Given that it was a police trade-in, I’m not entirely shocked that it happened. I haven’t shot it enough to have to swap the recoil spring yet (I literally put a fresh recoil spring in when I got it and then didn’t put 5,000 rounds through it before this failure), but I plan on rectifying that this year as I’m planning on just sticking with G17s for USPSA Production.
I think I've seen every semi malfunction that I've run across in class. I'll give you my Glock one. For my first G19, the tip of the firing pin somehow broke a bit off, leaving it like a right triangular spike. So it hit the primer and impaled it like a harpoon. Of course the round didn't eject and leaving the gun unusable. Had springs break also about 10 K out.
My best empty jam was when the empty some how rotated 180 deg, ended back in the gun with the slide slamming shut on it, jamming the thin walls into the mechanism. Can't tap, rack that one.
My first wave Glock 42, won't shoot one round without a jam. I couldn't unjam it. Karl Rehn did with instructor magic. Later I took it to indoor range. Total disaster. It's best trick was to fire out of battery with flames and smoke coming out of the ejector port.
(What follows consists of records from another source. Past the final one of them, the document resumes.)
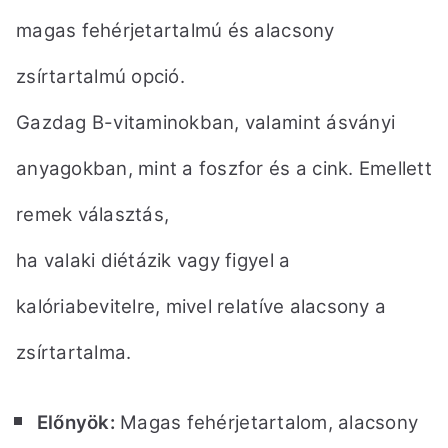
magas fehérjetartalmú és alacsony
zsírtartalmú opció.
Gazdag B-vitaminokban, valamint ásványi
anyagokban, mint a foszfor és a cink. Emellett
remek választás,
ha valaki diétázik vagy figyel a
kalóriabevitelre, mivel relatíve alacsony a
zsírtartalma.
Előnyök:
Magas fehérjetartalom, alacsony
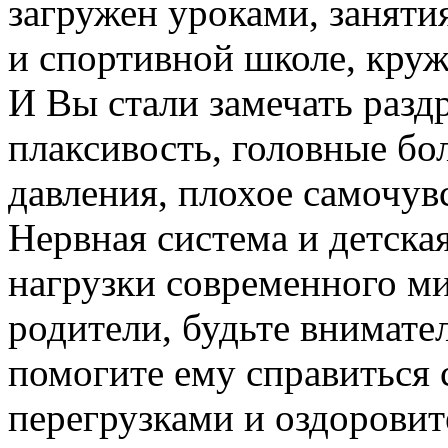
загружен уроками, занят
и спортивной школе, круж
И Вы стали замечать разд
плаксивость, головные бо
давления, плохое самочувс
Нервная система и детска
нагрузки современного ми
родители, будьте внимате
помогите ему справиться
перегрузками и оздоровит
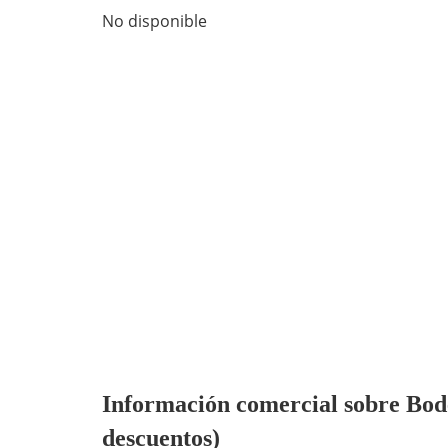
No disponible
Información comercial sobre Bodeg
descuentos)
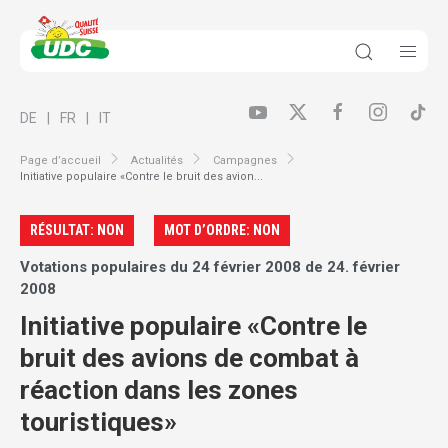
DE
FR
IT
Page d’accueil
Actualités
Campagnes
Initiative populaire «Contre le bruit des avion...
RÉSULTAT: NON
MOT D’ORDRE: NON
Votations populaires du 24 février 2008 de 24. février
2008
Initiative populaire «Contre le
bruit des avions de combat à
réaction dans les zones
touristiques»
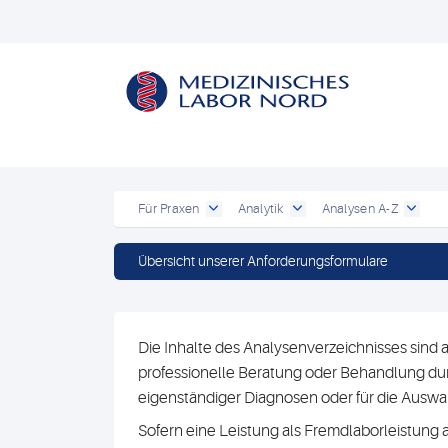
Für Praxen
Analytik
Analysen A-Z
Übersicht unserer Anforderungsformulare
Die Inhalte des Analysenverzeichnisses sind a
professionelle Beratung oder Behandlung durc
eigenständiger Diagnosen oder für die Au
Sofern eine Leistung als Fremdlaborleistung 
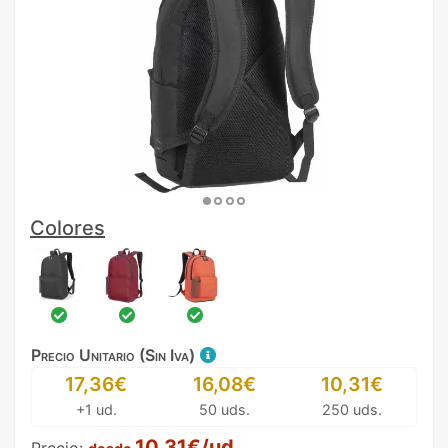
Colores
Precio Unitario (Sin Iva)
17,36€
16,08€
10,31€
+1 ud.
50 uds.
250 uds.
10,31€/ud.
Precio:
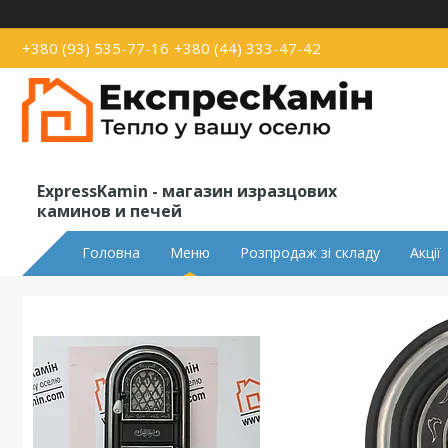
+380 (93) 535-77-16
+380 (44) 333-47-42
ExpressKamin - магазин изразцових
каминов и печей
Головна
Меню
Розпродаж зі складу
Акції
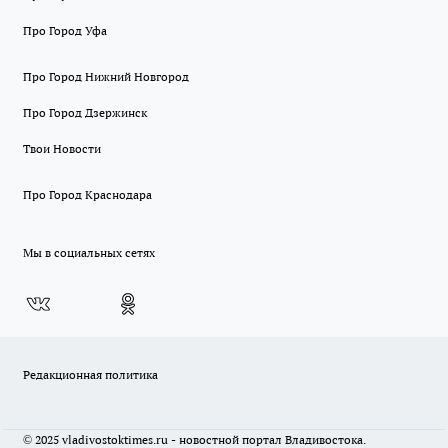
Про Город Уфа
Про Город Нижний Новгород
Про Город Дзержинск
Твои Новости
Про Город Краснодара
Мы в социальных сетях
Редакционная политика
© 2025 vladivostoktimes.ru - новостной портал Владивостока.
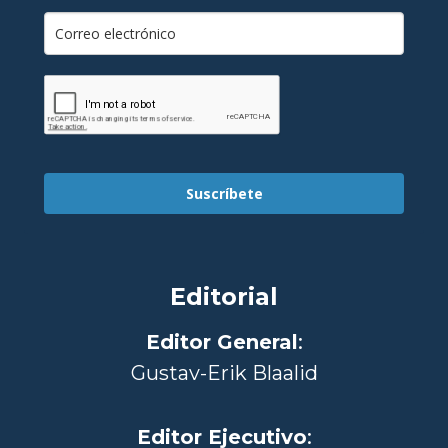
Suscríbete
Editorial
Editor General
:
Gustav-Erik Blaalid
Editor Ejecutivo
:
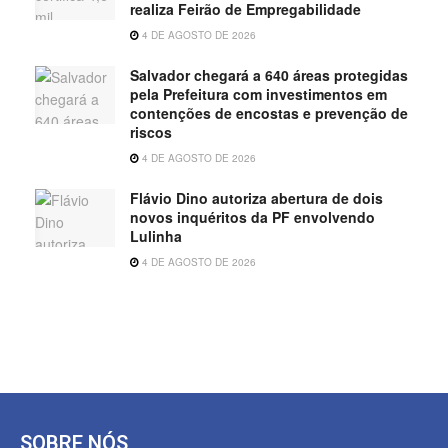
realiza Feirão de Empregabilidade
4 DE AGOSTO DE 2026
Salvador chegará a 640 áreas protegidas
pela Prefeitura com investimentos em
contenções de encostas e prevenção de
riscos
4 DE AGOSTO DE 2026
Flávio Dino autoriza abertura de dois
novos inquéritos da PF envolvendo
Lulinha
4 DE AGOSTO DE 2026
SOBRE NÓS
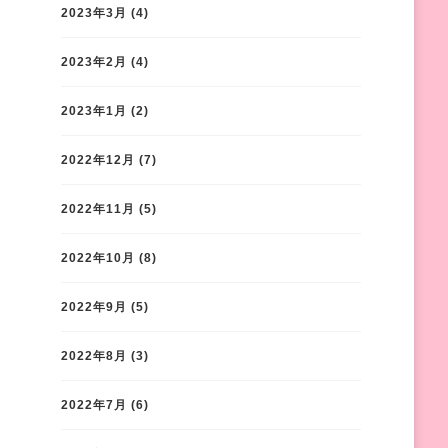
2023年3月
(4)
2023年2月
(4)
2023年1月
(2)
2022年12月
(7)
2022年11月
(5)
2022年10月
(8)
2022年9月
(5)
2022年8月
(3)
2022年7月
(6)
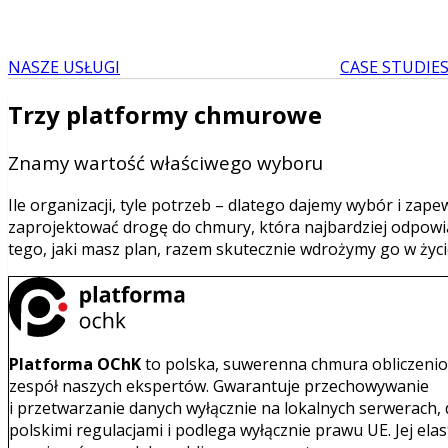
NASZE USŁUGI
CASE STUDIE
Trzy platformy chmurowe
Znamy wartość właściwego wyboru
Ile organizacji, tyle potrzeb – dlatego dajemy wybór i z
zaprojektować drogę do chmury, która najbardziej odpowiad
tego, jaki masz plan, razem skutecznie wdrożymy go w życi
Platforma OChK
to polska, suwerenna chmura obliczeni
zespół naszych ekspertów. Gwarantuje przechowywanie
i przetwarzanie danych wyłącznie na lokalnych serwerach,
polskimi regulacjami i podlega wyłącznie prawu UE. Jej el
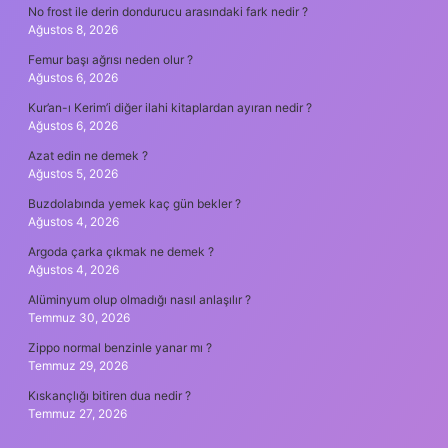
No frost ile derin dondurucu arasındaki fark nedir ?
Ağustos 8, 2026
Femur başı ağrısı neden olur ?
Ağustos 6, 2026
Kur’an-ı Kerim’i diğer ilahi kitaplardan ayıran nedir ?
Ağustos 6, 2026
Azat edin ne demek ?
Ağustos 5, 2026
Buzdolabında yemek kaç gün bekler ?
Ağustos 4, 2026
Argoda çarka çıkmak ne demek ?
Ağustos 4, 2026
Alüminyum olup olmadığı nasıl anlaşılır ?
Temmuz 30, 2026
Zippo normal benzinle yanar mı ?
Temmuz 29, 2026
Kıskançlığı bitiren dua nedir ?
Temmuz 27, 2026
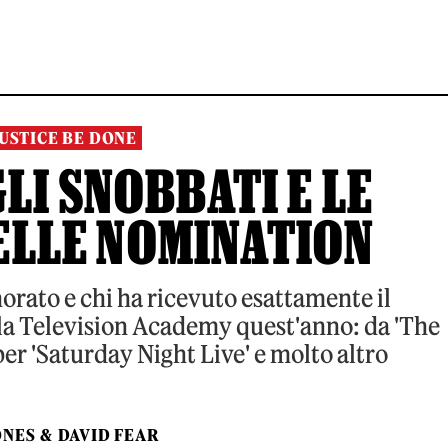
JUSTICE BE DONE
LI SNOBBATI E LE
ELLE NOMINATION
orato e chi ha ricevuto esattamente il
la Television Academy quest'anno: da 'The
per 'Saturday Night Live' e molto altro
ONES
&
DAVID FEAR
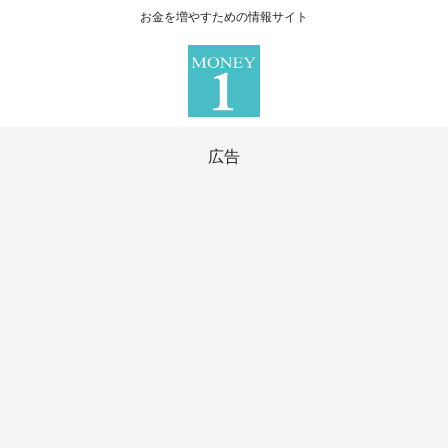
お金を増やすための情報サイト
広告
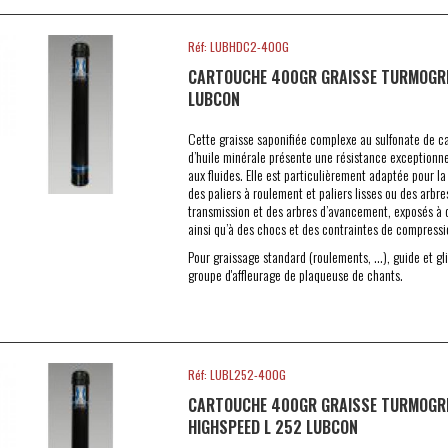
Réf: LUBHDC2-400G
CARTOUCHE 400GR GRAISSE TURMOGR
LUBCON
Cette graisse saponifiée complexe au sulfonate de c
d’huile minérale présente une résistance exceptionnel
aux fluides. Elle est particulièrement adaptée pour la 
des paliers à roulement et paliers lisses ou des arbre
transmission et des arbres d’avancement, exposés à d
ainsi qu’à des chocs et des contraintes de compressi
Pour graissage standard (roulements, …), guide et gli
groupe d'affleurage de plaqueuse de chants.
Réf: LUBL252-400G
CARTOUCHE 400GR GRAISSE TURMOGR
HIGHSPEED L 252 LUBCON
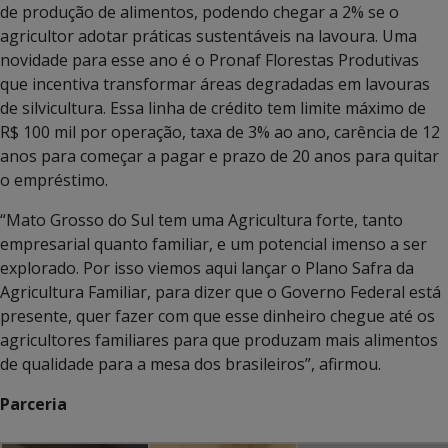
de produção de alimentos, podendo chegar a 2% se o
agricultor adotar práticas sustentáveis na lavoura. Uma
novidade para esse ano é o Pronaf Florestas Produtivas
que incentiva transformar áreas degradadas em lavouras
de silvicultura. Essa linha de crédito tem limite máximo de
R$ 100 mil por operação, taxa de 3% ao ano, carência de 12
anos para começar a pagar e prazo de 20 anos para quitar
o empréstimo.
“Mato Grosso do Sul tem uma Agricultura forte, tanto
empresarial quanto familiar, e um potencial imenso a ser
explorado. Por isso viemos aqui lançar o Plano Safra da
Agricultura Familiar, para dizer que o Governo Federal está
presente, quer fazer com que esse dinheiro chegue até os
agricultores familiares para que produzam mais alimentos
de qualidade para a mesa dos brasileiros”, afirmou.
Parceria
Scared me a bit. Back to the factory and it works now.
Taking a class, and a guy was shooting a Beretta 92. The safety lever falls out into the crap on the ground. Everything fails, including me on my first college calculus test.
Last edited by Glenn E. Meyer; 11-30-2019 at 11:00 AM.
"When the phone rang, Parker was in the garage, killing a man."
I try to swap all springs on used Glocks for just this reason. I’ve seen the spring box/nose break off a SIG 229 lfeom the same cause.
I would also swap the slide lock and trigger springs. I have also seen a GOV G19 send it’s slide down range after the slide lock spring broke.
Last edited by HCM; 11-30-2019 at 04:20 PM.
This is probably a dumb question but is a gun (any brand) more likely to malfunction as it heats up?